[Records excerpted from a collection]
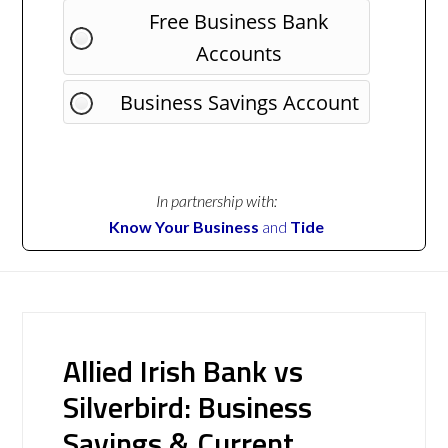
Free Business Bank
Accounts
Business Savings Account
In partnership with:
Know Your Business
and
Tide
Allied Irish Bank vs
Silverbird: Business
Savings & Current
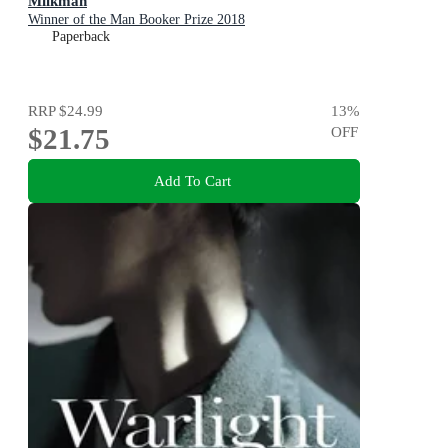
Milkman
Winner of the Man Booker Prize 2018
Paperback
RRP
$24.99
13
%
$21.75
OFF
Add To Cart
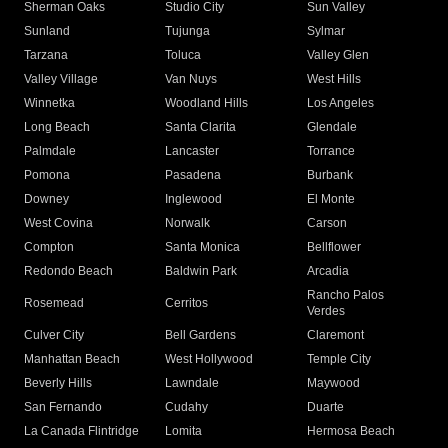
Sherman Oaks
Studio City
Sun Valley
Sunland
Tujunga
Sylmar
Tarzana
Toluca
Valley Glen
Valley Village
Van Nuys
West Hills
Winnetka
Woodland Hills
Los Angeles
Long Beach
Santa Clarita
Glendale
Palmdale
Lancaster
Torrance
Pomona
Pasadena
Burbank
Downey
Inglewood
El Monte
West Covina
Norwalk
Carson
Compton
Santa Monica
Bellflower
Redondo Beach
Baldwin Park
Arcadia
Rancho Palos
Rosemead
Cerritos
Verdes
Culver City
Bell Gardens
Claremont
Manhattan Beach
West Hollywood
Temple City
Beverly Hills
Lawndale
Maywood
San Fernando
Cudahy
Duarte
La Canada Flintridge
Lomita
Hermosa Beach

==

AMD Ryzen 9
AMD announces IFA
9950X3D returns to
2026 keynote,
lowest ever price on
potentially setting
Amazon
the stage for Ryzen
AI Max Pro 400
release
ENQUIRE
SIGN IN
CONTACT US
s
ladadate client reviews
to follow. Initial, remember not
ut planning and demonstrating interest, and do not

WHAT TO PRODUCE: Your answer should consist solely of the lines above from the line with "Rancho Palos" to the line with "Hermosa Beach", both included, reproduced exactly.

REPLY:
Rancho Palos
Rosemead
Cerritos
Verdes
Culver City
Bell Gardens
Claremont
Manhattan Beach
West Hollywood
Temple City
Beverly Hills
Lawndale
Maywood
San Fernando
Cudahy
Duarte
La Canada Flintridge
Lomita
Hermosa Beach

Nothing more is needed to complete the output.